THE BUM'S RUSH FOR PRINCE ABDULLAH'S CUNNING PLOT
For suggesting that Israel go back to its pre-1967 borders in return for a tipping of the hat – not necessarily peace – from all the Arab countries, Time Magazine crowned Saudi Prince Abdullah bin Abdulaziz, "Man of the Week."
That's right! This loose paraphrasing of U.N.-resolution 242 got the de facto ruler of Saudi Arabia a hyperbolic reaction from the liberal media. One can only hope that the effetes with the bow ties on the Oslo Nobel Peace Prize committee don't get too festive, or else Abdullah may be joining Palestinian Authority Chairman Yasser Arafat in the pantheon of world peacemakers.
In fairness, President Bush was not all that eager to hail the Prince's spasm as a tectonic shift in the Middle East conflict. But as the cheerleading mounted, his initial instinct to play down the "initiative" dissolved. Fearful of losing political momentum, the administration joined a frenzy of darting European diplomats, all headed to meet with the crown prince and other top Saudi officials.
Veteran reporters and analysts on Middle Eastern affairs, not least Thomas L. Friedman of the New York Times, gushed about the crown prince's blip. CNN's Wolf Blitzer noodled about the joyous occasion, and pondered why, hitherto, Saudi Arabia had "almost always stayed on the sidelines when it came to promoting the peace process."
Wrong, Blitzer!
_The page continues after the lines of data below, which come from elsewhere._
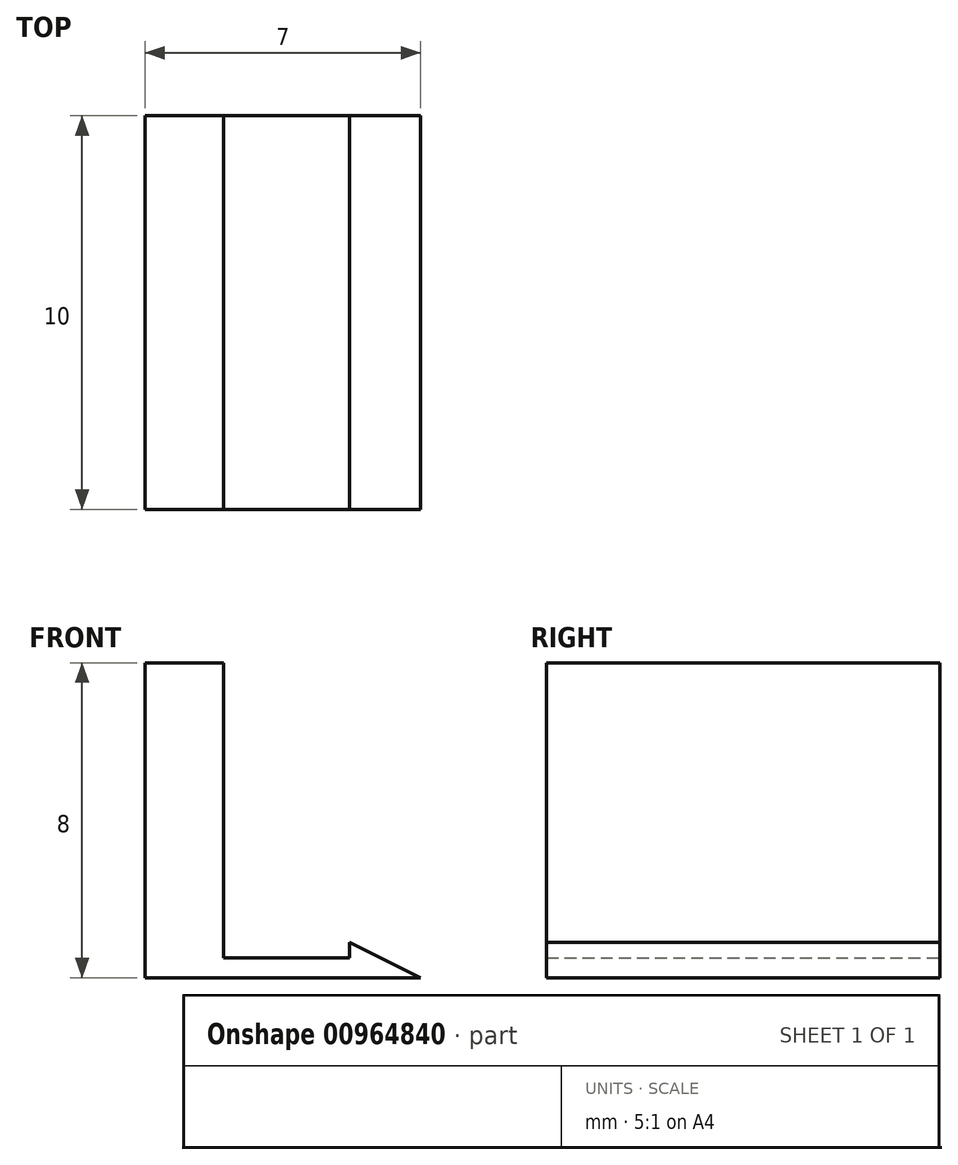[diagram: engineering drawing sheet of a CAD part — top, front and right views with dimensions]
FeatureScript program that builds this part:
annotation { "Feature Type Name" : "Feature", "Feature Type Description" : "" }
export const myFeature = defineFeature(function(context is Context, id is Id, definition is map)
    precondition{}
    {
        {
            var Q0;
            Q0=qCreatedBy(makeId("Front.planeOp"),FACE);
            var sketch = newSketch(context, id + "F0", { "sketchPlane" : qUnion([Q0])});
            skLineSegment(sketch, "E0", {"start": v(0, 0) * mm, "end": v(7, 0) * mm});
            skLineSegment(sketch, "E1", {"start": v(0, 0) * mm, "end": v(0, 2) * mm});
            skLineSegment(sketch, "E2", {"start": v(0, 2) * mm, "end": v(0, 8) * mm});
            skLineSegment(sketch, "E3", {"start": v(0, 8) * mm, "end": v(2, 8) * mm});
            skLineSegment(sketch, "E4", {"start": v(2, 8) * mm, "end": v(2, 0.5) * mm});
            skLineSegment(sketch, "E5", {"start": v(2, 0.5) * mm, "end": v(5.2, 0.5) * mm});
            skLineSegment(sketch, "E6", {"start": v(7, 0) * mm, "end": v(5.2, 0.9) * mm});
            skLineSegment(sketch, "E7", {"start": v(5.2, 0.5) * mm, "end": v(5.2, 0.9) * mm});
            skSolve(sketch);
        }
        {
            var Q0;
            Q0=makeQuery(id+"F0.imprint","IMPRINT",FACE,{"disambiguationData":[TD([[makeQuery(id+"F0.imprint","IMPRINT",EDGE,{"derivedFrom":sQuery(id+"F0.wireOp",EDGE,"E0")}),1.0]])]});
            extrude(context, id + "F1", {"entities" : qUnion([Q0]), "depth" : 10 * mm, "offsetDistance" : 25 * mm});
        }
    });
The Saudis were in the thick of it.
Saudi Arabia was an active obstacle to peace back when it refused to endorse the agreements Israel signed with Egypt, Jordan and the Palestinians. More recently, the Kingdom has been a generous donator of funds to al-Qaida and the Taliban, not to mention hothousing thousands of young Saudis for jihad. Fifteen of the 19 suicide hijackers of 9-11 were citizens of the Kingdom, whose crabbed Wahhabi theology the Taliban and al-Qaida share.
Abdullah is "very concerned about the loss of innocent lives on both sides," and about "where the violence" might "take the region," Wolf Blitzer tells his column readers, adroitly omitting some minor details: The Saudis airlifted to safety fleeing al-Qaida survivors of the Afghan war. The prince's concern didn't stop the Kingdom from funding the Iranian arms cargo that Israelis recently intercepted on the way to the PA. According to DEBKAfile sources, Saudi largess was behind the freighter. Neither has Prince Abdullah ceased to help underwrite the Palestinian Islamic extremists of Hamas, whose attacks on Israelis are relentless.
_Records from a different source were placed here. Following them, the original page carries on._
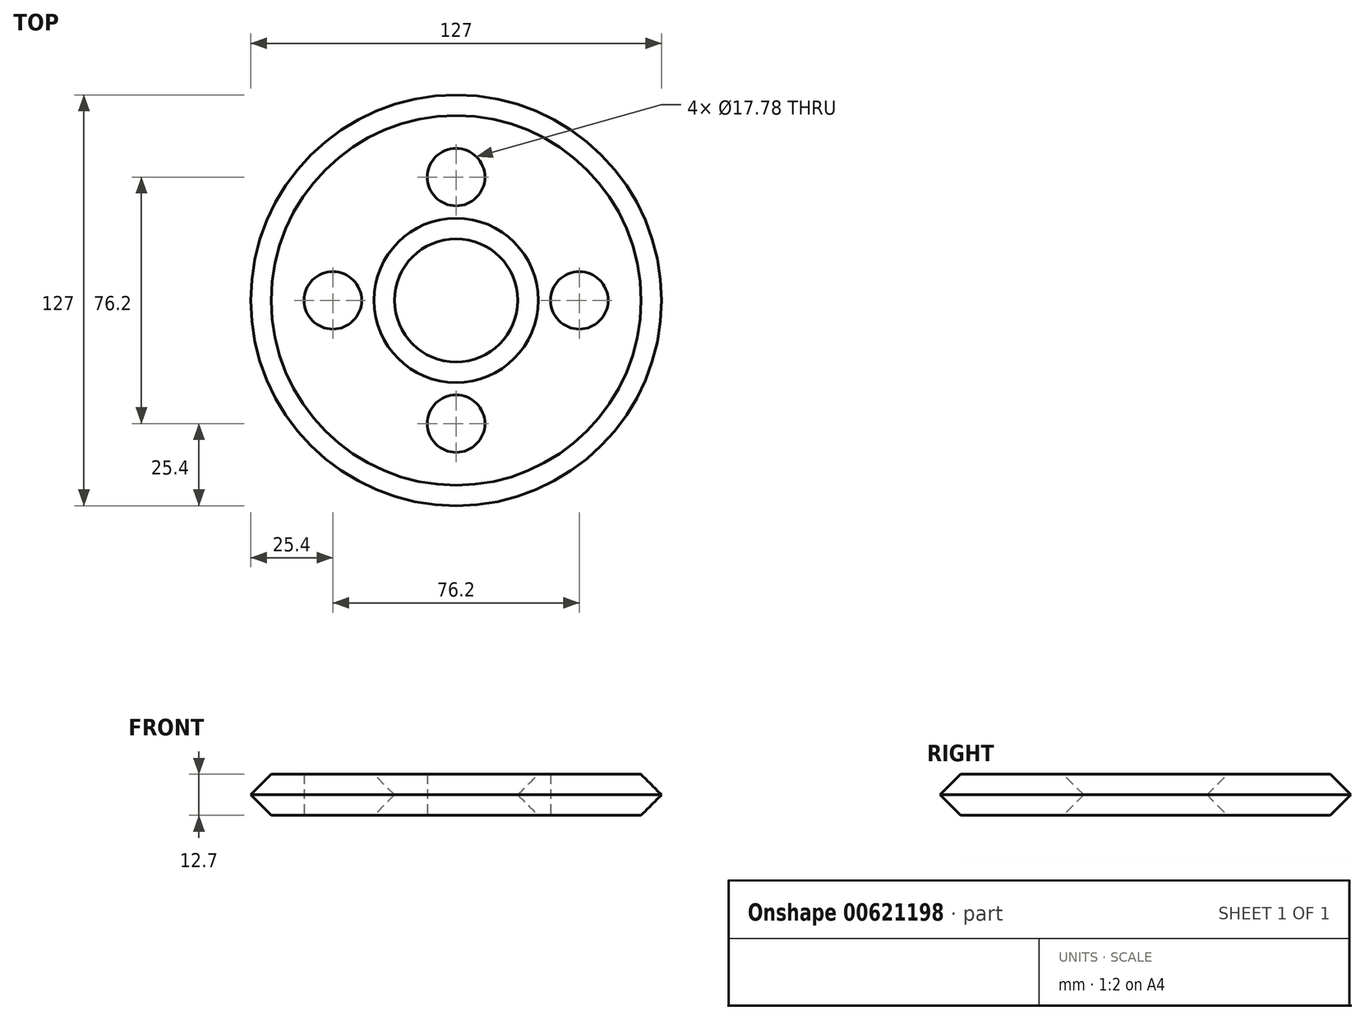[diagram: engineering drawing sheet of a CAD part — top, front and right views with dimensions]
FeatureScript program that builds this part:
annotation { "Feature Type Name" : "Feature", "Feature Type Description" : "" }
export const myFeature = defineFeature(function(context is Context, id is Id, definition is map)
    precondition{}
    {
        {
            var Q0;
            Q0=qCreatedBy(makeId("Top.planeOp"),FACE);
            var sketch = newSketch(context, id + "F0", { "sketchPlane" : qUnion([Q0])});
            skCircle(sketch, "E0", {"center": v(0, 0) * mm, "radius": 63.5 * mm});
            skCircle(sketch, "E1", {"center": v(0, 0) * mm, "radius": 19.05 * mm});
            skSolve(sketch);
        }
        {
            var Q0;
            Q0=makeQuery(id+"F0.imprint","IMPRINT",FACE,{"disambiguationData":[TD([[makeQuery(id+"F0.imprint","IMPRINT",EDGE,{"derivedFrom":sQuery(id+"F0.wireOp",EDGE,"E0")}),1.0]])]});
            extrude(context, id + "F1", {"entities" : qUnion([Q0]), "depth" : 12.7 * mm, "offsetDistance" : 25.4 * mm});
        }
        {
            var Q0;
            Q0=qCreatedBy(makeId("Top.planeOp"),FACE);
            var sketch = newSketch(context, id + "F2", { "sketchPlane" : qUnion([Q0])});
            skPoint(sketch, "E2", {"position": v(0, 38.1) * mm});
            skPoint(sketch, "E3", {"position": v(38.1, 0) * mm});
            skPoint(sketch, "E4", {"position": v(0, -38.1) * mm});
            skPoint(sketch, "E5", {"position": v(-38.1, 0) * mm});
            skSolve(sketch);
        }
        {
            var Q0;
            Q0=sQuery(id+"F2.wireOp",VERTEX,"E2");
            var Q1;
            Q1=sQuery(id+"F2.wireOp",VERTEX,"E5");
            var Q2;
            Q2=sQuery(id+"F2.wireOp",VERTEX,"E4");
            var Q3;
            Q3=sQuery(id+"F2.wireOp",VERTEX,"E3");
            var Q4;
            Q4=makeQuery(id+"F1.opExtrude","SWEPT_BODY",BODY,{"disambiguationData":[OSD([sQuery(id+"F0.wireOp",EDGE,"E0"),sQuery(id+"F0.wireOp",EDGE,"E1")])]});
            hole(context, id + "F3", {"style" : HoleStyle.SIMPLE, "endStyle" : HoleEndStyle.THROUGH, "oppositeDirection" : true, "holeDiameter" : 17.78 * mm, "majorDiameter" : 6.35 * mm, "isTappedThrough" : true, "tappedDepth" : 12.7 * mm, "tapClearance" : 3, "locations" : qUnion([Q0, Q1, Q2, Q3]), "scope" : qUnion([Q4])});
        }
        {
            var Q0;
            Q0=makeQuery(id+"F3.hole-1.boolean.opBoolean","INTERSECT",EDGE,{"derivedFrom":[makeQuery(id+"F1.opExtrude","CAP_FACE",FACE,{"disambiguationData":[OSD([sQuery(id+"F0.wireOp",EDGE,"E0"),sQuery(id+"F0.wireOp",EDGE,"E1")])],"isStart":false}),makeQuery(id+"F3.hole-1.opRevolve","SWEPT_FACE",FACE,{"disambiguationData":[OSD([sQuery(id+"F3.hole-1.sketch.wireOp",EDGE,"core_line_2")])]})]});
            var Q1;
            Q1=makeQuery(id+"F3.hole-1.boolean.opBoolean","COPY",EDGE,{"derivedFrom":makeQuery(id+"F3.hole-1.opRevolve","SWEPT_EDGE",EDGE,{"disambiguationData":[OSD([sQuery(id+"F3.hole-1.sketch.wireOp",EDGE,"core_line_2"),sQuery(id+"F3.hole-1.sketch.wireOp",EDGE,"core_line_3")])]})});
            var Q2;
            Q2=makeQuery(id+"F1.opExtrude","CAP_EDGE",EDGE,{"disambiguationData":[OSD([sQuery(id+"F0.wireOp",EDGE,"E1")])],"isStart":true});
            var Q3;
            Q3=makeQuery(id+"F1.opExtrude","CAP_EDGE",EDGE,{"disambiguationData":[OSD([sQuery(id+"F0.wireOp",EDGE,"E1")])],"isStart":false});
            var Q4;
            Q4=makeQuery(id+"F3.hole-0.boolean.opBoolean","INTERSECT",EDGE,{"derivedFrom":[makeQuery(id+"F1.opExtrude","CAP_FACE",FACE,{"disambiguationData":[OSD([sQuery(id+"F0.wireOp",EDGE,"E0"),sQuery(id+"F0.wireOp",EDGE,"E1")])],"isStart":false}),makeQuery(id+"F3.hole-0.opRevolve","SWEPT_FACE",FACE,{"disambiguationData":[OSD([sQuery(id+"F3.hole-0.sketch.wireOp",EDGE,"core_line_2")])]})]});
            var Q5;
            Q5=makeQuery(id+"F3.hole-0.boolean.opBoolean","COPY",EDGE,{"derivedFrom":makeQuery(id+"F3.hole-0.opRevolve","SWEPT_EDGE",EDGE,{"disambiguationData":[OSD([sQuery(id+"F3.hole-0.sketch.wireOp",EDGE,"core_line_2"),sQuery(id+"F3.hole-0.sketch.wireOp",EDGE,"core_line_3")])]})});
            var Q6;
            Q6=makeQuery(id+"F3.hole-3.boolean.opBoolean","COPY",EDGE,{"derivedFrom":makeQuery(id+"F3.hole-3.opRevolve","SWEPT_EDGE",EDGE,{"disambiguationData":[OSD([sQuery(id+"F3.hole-3.sketch.wireOp",EDGE,"core_line_2"),sQuery(id+"F3.hole-3.sketch.wireOp",EDGE,"core_line_3")])]})});
            var Q7;
            Q7=makeQuery(id+"F3.hole-3.boolean.opBoolean","INTERSECT",EDGE,{"derivedFrom":[makeQuery(id+"F1.opExtrude","CAP_FACE",FACE,{"disambiguationData":[OSD([sQuery(id+"F0.wireOp",EDGE,"E0"),sQuery(id+"F0.wireOp",EDGE,"E1")])],"isStart":false}),makeQuery(id+"F3.hole-3.opRevolve","SWEPT_FACE",FACE,{"disambiguationData":[OSD([sQuery(id+"F3.hole-3.sketch.wireOp",EDGE,"core_line_2")])]})]});
            var Q8;
            Q8=makeQuery(id+"F3.hole-2.boolean.opBoolean","INTERSECT",EDGE,{"derivedFrom":[makeQuery(id+"F1.opExtrude","CAP_FACE",FACE,{"disambiguationData":[OSD([sQuery(id+"F0.wireOp",EDGE,"E0"),sQuery(id+"F0.wireOp",EDGE,"E1")])],"isStart":false}),makeQuery(id+"F3.hole-2.opRevolve","SWEPT_FACE",FACE,{"disambiguationData":[OSD([sQuery(id+"F3.hole-2.sketch.wireOp",EDGE,"core_line_2")])]})]});
            var Q9;
            Q9=makeQuery(id+"F3.hole-2.boolean.opBoolean","COPY",EDGE,{"derivedFrom":makeQuery(id+"F3.hole-2.opRevolve","SWEPT_EDGE",EDGE,{"disambiguationData":[OSD([sQuery(id+"F3.hole-2.sketch.wireOp",EDGE,"core_line_2"),sQuery(id+"F3.hole-2.sketch.wireOp",EDGE,"core_line_3")])]})});
            var Q10;
            Q10=makeQuery(id+"F1.opExtrude","CAP_EDGE",EDGE,{"disambiguationData":[OSD([sQuery(id+"F0.wireOp",EDGE,"E0")])],"isStart":false});
            var Q11;
            Q11=makeQuery(id+"F1.opExtrude","CAP_EDGE",EDGE,{"disambiguationData":[OSD([sQuery(id+"F0.wireOp",EDGE,"E0")])],"isStart":true});
            chamfer(context, id + "F4", {"entities" : qUnion([Q0, Q1, Q2, Q3, Q4, Q5, Q6, Q7, Q8, Q9, Q10, Q11]), "width" : 6.35 * mm, "tangentPropagation" : true});
        }
    });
The prince has been a busy boy indeed.
Speaking in Syria, nine months ago, Prince Abdullah said this: "The womb of every Arab woman carries retribution and every fallen martyr has left behind a loud roar, vibrating in the chest of every child who is looking toward martyrdom." A sentiment that "vibrated" in the 1995 declaration the mufti of Saudi Arabia made: "Peace with Israel is permissible only on condition that it is a temporary peace, until the Muslims build up the [military] strength needed to expel the Jews." Last August, the Saudi High Islamic Council issued a fatwa exhorting women to become suicide bombers. (Predictably, CNN ran a slot depicting these débutant's of death as though they had made a giant leap for womankind.)
Here's what's more likely to be going on:
Having narrowly escaped President Bush's (or rather speech writer David Frum's) "axis of evil" appellation, Riyadh is doing some energetic PR, trying to ensure it doesn't make it onto the axis and lose the bit of good grace it still has from the U.S. The Saudis could also be trying to spare Saddam's bacon. If Riyadh can both distract and make nice with the U.S., while exposing yet another of Mr. Sharon's underbellies, in the event that the Israeli PM rejects this "peace" plot – then all the better for the Saudis.
Buoyed by how easy it was to get blind editorial and diplomatic endorsement in Europe and the U.S., the Saudis have already indicated that the burden is not on themselves or the Palestinians, but on – you guessed it – Israel to accept the initiative. The Saudi Much Ado About Nothing has Yasser Arafat reminding Europeans, Russians, and Americans to put pressure on Israel. Not a word from the pesky Arafat about the token (wink-wink) promise to mend his rotten ways.
Ahead looms the 22-nation, Arab League summit due to take place late March, in Beirut. Since peace is allegedly in the air – or, at the very least, some good will – might we hope that the representatives will tone down the perennial "kill the Jew" rhetoric? I'll be pleasantly surprised if it isn't business as usual.
Don't expect Wolf Blitzer and his ilk to give you the goods – for them it's face to Mecca and keister up in the air, as usual.